Problem requirements
Nothing should differ between your answer and the records below.

Task input

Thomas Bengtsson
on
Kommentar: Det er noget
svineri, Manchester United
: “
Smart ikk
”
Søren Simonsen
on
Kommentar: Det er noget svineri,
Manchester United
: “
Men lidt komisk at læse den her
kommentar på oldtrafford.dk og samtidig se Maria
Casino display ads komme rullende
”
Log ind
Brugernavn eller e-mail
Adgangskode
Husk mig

Completed task
Thomas Bengtsson
on
Kommentar: Det er noget
svineri, Manchester United
: “
Smart ikk
”
Søren Simonsen
on
Kommentar: Det er noget svineri,
Manchester United
: “
Men lidt komisk at læse den her
kommentar på oldtrafford.dk og samtidig se Maria
Casino display ads komme rullende
”
Log ind
Brugernavn eller e-mail
Adgangskode
Husk mig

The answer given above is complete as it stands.